Но особенно ясно бессознательная неуверенность сознания в своей победе отразилась в одном психологически важном мотиве — мотиве этимасии, довольно распространенном в раннем христианстве. На Западе он сравнительно скоро сходит на нет, а на Востоке, особенно в глухих уголках, встречается еще очень долго. Этимасия (по-гречески «приуготовление») в иконографии есть изображение Христова престола, готового Его принять, но пока пустующего в ожидании Его воли (Христос тут мыслится как грядущий Судия мира). Понятно, что кроме явного, теологического смысла этимасия обладает еще, а для нас и главным образом, смыслом фундаментальным, психологическим: сознание в принципе победило, но пока не заняло уже завоеванный и предназначенный ему трон. Оно хочет сначала набраться сил, истраченных в решающей схватке с бессознательным, и уже тогда окончательно восторжествовать, дабы суверенно «судить весь мир», быть софистической «мерой всех вещей», поскольку чувствует, что в принципе именно эта роль подобает ему по природе [3] .
3
Символы этимасии встречались не только в иконографии, но и в литературе, и даже много позже появлялись в случаях сильных индивидуальных отклонений. К примеру, в знаменитом мистическом переживании Мехтхильды Магдебургской (женская психика филогенетически отстает от мужской в развитии, бессознательно воспроизводя уже пройденные последней фазы) есть место, где сенсационно утверждается, что в хорах ангельских до сих пор (13-й век) пустует несколько престолов: прежде их занимали те ангелы, что пали с небес в преисподнюю, в том числе Люцифер, персонификация бессознательного; теперь некоторые из них уже вновь заняты заслужившими этого праведниками, а иные пока пустуют (Люциферов же престол занят Иоанном Предтечей).
Сравнительно немного исторического времени понадобилось сознанию, чтобы окончательно утвердить себя в новой роли. Уже Августин заранее откровенно и решительно отдает разуму онтологический приоритет в психической жизни, заявляя, что «мы сотворены по образу Божию, и притом не где-нибудь, а в разуме нашем». «Образ Божий внутри, не в плоти… Там, где интеллект, где рассудок, где разум, каковому надлежит исследовать истину, — там имеет Бог образ свой». «Не в плоти» тут значит — не в бессознательном, этом месте рождения всех образов.

Записи с контурами областей

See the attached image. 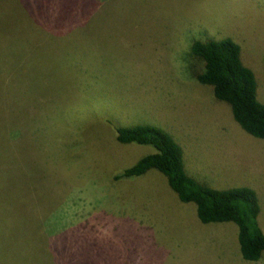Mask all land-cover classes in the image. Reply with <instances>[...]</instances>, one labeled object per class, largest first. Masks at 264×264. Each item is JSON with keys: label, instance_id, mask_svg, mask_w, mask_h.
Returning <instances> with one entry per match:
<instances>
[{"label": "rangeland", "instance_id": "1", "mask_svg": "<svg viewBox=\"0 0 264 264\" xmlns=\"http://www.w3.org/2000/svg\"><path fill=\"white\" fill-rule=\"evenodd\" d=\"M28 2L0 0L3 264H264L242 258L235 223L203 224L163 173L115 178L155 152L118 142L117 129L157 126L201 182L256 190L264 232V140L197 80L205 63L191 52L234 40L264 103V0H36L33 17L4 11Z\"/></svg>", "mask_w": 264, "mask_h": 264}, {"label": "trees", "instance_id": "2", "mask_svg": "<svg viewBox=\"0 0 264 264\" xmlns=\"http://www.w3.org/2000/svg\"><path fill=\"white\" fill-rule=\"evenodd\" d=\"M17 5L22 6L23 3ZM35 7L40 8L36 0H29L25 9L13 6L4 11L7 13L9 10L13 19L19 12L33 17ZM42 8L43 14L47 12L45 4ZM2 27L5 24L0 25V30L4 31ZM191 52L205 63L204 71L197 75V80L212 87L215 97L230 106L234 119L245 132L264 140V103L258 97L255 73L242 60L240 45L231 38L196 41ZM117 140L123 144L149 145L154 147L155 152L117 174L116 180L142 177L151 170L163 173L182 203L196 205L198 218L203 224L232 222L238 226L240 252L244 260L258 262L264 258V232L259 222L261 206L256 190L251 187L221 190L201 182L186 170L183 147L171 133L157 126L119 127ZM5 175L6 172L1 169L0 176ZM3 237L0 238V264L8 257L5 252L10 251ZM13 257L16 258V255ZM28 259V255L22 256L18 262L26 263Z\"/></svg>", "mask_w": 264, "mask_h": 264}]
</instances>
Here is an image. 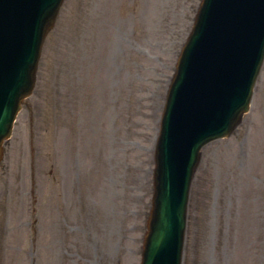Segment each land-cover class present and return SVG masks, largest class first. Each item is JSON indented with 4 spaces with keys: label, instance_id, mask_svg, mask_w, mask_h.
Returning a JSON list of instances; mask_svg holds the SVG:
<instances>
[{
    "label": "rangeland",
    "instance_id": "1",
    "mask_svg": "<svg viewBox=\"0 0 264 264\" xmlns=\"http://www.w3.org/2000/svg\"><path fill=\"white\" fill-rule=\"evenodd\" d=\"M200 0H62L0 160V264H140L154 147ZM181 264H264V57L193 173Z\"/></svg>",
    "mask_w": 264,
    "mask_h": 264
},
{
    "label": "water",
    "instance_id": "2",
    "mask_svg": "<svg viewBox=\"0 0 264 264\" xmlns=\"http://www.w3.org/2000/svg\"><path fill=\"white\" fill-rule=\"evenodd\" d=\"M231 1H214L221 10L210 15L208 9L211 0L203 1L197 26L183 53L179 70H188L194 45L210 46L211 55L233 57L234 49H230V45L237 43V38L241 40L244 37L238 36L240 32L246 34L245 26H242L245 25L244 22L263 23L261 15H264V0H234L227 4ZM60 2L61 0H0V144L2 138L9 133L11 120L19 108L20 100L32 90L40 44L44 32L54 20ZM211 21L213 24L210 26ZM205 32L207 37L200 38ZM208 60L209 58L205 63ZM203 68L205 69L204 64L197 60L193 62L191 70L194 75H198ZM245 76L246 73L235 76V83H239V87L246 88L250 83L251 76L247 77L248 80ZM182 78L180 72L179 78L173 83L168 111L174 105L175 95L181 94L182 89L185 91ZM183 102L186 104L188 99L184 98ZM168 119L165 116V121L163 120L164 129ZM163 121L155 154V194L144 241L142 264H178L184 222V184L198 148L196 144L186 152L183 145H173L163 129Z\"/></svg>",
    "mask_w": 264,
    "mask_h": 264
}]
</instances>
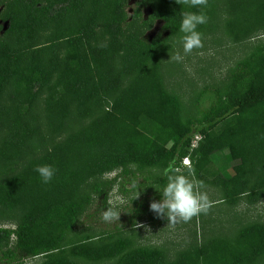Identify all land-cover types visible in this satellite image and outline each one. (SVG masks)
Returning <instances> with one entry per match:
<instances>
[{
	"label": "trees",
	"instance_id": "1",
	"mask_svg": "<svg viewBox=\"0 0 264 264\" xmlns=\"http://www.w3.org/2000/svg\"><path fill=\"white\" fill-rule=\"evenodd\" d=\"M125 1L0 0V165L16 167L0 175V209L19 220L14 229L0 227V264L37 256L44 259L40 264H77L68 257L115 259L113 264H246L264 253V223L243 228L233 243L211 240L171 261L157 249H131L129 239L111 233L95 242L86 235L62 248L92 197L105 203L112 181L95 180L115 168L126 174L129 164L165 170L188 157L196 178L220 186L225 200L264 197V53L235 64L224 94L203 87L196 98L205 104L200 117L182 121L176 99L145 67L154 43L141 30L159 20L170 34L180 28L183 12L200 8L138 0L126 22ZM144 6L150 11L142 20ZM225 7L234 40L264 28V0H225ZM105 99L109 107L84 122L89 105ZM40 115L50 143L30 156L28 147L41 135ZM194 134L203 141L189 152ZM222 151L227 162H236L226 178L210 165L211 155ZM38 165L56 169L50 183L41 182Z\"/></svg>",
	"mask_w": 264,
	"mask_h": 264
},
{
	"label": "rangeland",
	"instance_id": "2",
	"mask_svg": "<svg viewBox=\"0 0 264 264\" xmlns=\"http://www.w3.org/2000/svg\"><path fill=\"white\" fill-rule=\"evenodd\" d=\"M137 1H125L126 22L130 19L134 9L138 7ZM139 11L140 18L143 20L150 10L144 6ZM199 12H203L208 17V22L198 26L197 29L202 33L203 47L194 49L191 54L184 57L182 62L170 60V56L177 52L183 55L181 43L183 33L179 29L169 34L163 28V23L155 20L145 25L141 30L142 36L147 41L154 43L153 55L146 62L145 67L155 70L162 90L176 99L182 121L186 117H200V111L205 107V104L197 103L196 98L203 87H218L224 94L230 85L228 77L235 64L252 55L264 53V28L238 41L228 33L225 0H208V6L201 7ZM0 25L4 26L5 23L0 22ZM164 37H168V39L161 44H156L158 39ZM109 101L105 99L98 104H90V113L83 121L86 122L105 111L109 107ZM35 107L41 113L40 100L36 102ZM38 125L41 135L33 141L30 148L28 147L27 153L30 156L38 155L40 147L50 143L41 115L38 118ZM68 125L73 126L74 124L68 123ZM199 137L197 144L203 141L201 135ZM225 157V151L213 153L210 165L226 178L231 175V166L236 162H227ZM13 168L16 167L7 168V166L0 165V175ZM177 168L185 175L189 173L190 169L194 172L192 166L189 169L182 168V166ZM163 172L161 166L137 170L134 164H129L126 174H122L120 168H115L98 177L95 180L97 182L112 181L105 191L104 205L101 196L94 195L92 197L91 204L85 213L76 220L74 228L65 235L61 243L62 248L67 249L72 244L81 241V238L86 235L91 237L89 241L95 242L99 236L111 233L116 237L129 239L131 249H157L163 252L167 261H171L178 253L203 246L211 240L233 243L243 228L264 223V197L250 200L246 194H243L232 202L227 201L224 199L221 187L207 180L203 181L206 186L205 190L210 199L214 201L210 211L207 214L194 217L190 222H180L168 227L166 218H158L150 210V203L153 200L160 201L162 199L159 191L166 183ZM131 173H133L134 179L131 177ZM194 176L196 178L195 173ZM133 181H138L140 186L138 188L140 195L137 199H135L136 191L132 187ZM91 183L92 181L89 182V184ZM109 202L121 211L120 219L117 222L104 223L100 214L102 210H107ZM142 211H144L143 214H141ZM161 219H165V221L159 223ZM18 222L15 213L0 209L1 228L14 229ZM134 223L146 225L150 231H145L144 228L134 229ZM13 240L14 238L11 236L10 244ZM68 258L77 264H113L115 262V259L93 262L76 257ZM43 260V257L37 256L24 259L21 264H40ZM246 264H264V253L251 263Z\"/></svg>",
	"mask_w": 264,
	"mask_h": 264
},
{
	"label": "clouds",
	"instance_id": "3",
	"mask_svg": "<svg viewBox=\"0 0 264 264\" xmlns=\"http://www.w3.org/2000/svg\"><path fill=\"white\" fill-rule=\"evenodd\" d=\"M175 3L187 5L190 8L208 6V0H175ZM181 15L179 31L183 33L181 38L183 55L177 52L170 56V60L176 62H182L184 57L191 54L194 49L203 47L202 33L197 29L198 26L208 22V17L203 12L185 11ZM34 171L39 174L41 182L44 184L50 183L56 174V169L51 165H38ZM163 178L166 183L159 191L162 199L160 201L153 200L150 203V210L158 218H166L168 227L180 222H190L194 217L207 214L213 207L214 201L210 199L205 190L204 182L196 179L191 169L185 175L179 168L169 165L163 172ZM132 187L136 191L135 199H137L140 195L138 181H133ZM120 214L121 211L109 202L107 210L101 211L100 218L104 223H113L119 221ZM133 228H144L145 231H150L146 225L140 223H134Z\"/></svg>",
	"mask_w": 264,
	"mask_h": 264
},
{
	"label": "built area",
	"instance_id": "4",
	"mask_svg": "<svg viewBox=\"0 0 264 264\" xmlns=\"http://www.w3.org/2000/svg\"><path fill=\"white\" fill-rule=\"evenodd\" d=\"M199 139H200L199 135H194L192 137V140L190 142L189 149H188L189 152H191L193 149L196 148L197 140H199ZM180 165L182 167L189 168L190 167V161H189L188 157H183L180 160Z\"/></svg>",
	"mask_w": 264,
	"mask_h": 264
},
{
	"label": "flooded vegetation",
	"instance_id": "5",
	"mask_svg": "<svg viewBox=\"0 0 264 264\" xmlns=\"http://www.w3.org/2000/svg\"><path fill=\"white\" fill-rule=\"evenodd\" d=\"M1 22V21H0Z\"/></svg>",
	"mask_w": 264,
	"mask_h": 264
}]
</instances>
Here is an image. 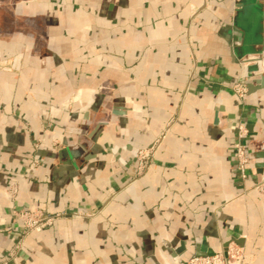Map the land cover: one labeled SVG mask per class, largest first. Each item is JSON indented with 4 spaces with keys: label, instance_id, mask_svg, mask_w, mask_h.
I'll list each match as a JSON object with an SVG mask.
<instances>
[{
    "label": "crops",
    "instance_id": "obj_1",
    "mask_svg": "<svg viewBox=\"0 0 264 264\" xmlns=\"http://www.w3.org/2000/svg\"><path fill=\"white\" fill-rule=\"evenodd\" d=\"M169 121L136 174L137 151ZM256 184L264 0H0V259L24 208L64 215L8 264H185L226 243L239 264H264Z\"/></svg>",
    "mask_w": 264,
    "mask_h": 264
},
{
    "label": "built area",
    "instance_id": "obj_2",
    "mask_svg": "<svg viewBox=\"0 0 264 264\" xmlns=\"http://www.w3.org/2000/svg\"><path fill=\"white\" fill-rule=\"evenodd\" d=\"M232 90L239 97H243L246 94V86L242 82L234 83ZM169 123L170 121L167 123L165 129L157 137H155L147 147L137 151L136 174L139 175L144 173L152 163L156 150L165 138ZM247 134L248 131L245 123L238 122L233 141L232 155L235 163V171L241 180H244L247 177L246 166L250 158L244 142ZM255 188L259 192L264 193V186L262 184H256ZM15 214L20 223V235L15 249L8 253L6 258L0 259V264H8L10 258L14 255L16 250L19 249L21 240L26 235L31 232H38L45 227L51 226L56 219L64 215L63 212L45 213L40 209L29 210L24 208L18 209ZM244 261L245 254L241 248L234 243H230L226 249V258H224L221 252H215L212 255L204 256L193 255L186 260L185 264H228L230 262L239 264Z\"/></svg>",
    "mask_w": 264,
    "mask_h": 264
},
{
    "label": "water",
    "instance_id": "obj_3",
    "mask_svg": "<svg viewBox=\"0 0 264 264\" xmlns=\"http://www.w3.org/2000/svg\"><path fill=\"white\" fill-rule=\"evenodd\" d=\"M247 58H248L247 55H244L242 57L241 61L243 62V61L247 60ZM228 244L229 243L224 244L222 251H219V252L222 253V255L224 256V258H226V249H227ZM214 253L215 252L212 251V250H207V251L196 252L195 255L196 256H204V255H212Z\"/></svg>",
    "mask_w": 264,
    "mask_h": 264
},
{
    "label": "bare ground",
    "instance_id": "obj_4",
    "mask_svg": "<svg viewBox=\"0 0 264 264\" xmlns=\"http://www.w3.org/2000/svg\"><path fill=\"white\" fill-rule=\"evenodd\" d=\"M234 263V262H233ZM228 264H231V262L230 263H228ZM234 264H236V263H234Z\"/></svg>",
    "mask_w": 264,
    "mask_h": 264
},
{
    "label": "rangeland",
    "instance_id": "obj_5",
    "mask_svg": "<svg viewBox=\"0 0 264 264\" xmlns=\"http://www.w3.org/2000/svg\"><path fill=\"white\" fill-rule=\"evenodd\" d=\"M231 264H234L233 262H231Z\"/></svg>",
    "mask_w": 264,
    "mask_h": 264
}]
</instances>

→ Задание
Продолжите статью о мотиве этимасии и утверждении сознания, начиная сразу после ее последнего предложения.

→ Ответ
С ходом времени в европейской психической жизни ее порождающая матрица все больше выявлялась и усиливалась, как бы затвердевая, несмотря на все компенсации и ответные реакции бессознательного, на сопротивление природы
Величайший мистик средневековья, Мастер Экхарт, был осужден церковью. Но даже он, кстати, утверждал, что разум в Боге выше его воли(а «божественность», gotheit, схоластическая deitas, у Экхарта «сверхбытийна» и потому — «по ту сторону» разумного и внеразумного). Схоластика торжествовала победу умозаключения над экстазом. Именно она, а совсем не алхимия, как утверждает Юнг, стала «предтечей современного естествознания» — без логических исследований схоластов, опиравшихся, как известно, на Аристотеля, были бы невозможны логические исчисления, а с ними и европейская математика (арабская и индийская имели другой вид и темп развития). Церковь (а не вера, то есть не христианство вообще), конечно, боролась с наукой — но это была борьба с одной из собственных внутренних тенденций христианства, со временем бесповоротно взявшей верх.
Все эти рационалистические устремления надолго (вплоть до 17-го века, логики Пор-Рояля) сосредоточились почти исключительно в христианстве и вокруг него — поэтому в общем и с оговорками можно считать, что оно, само о том не ведая и не желая, послужило временным инкубатором европейского естествознания (от Роджера Бэкона до Грегора Менделя) и науки вообще; об иных видах рационализма, помимо естественнонаучного, я уж и не говорю ради краткости.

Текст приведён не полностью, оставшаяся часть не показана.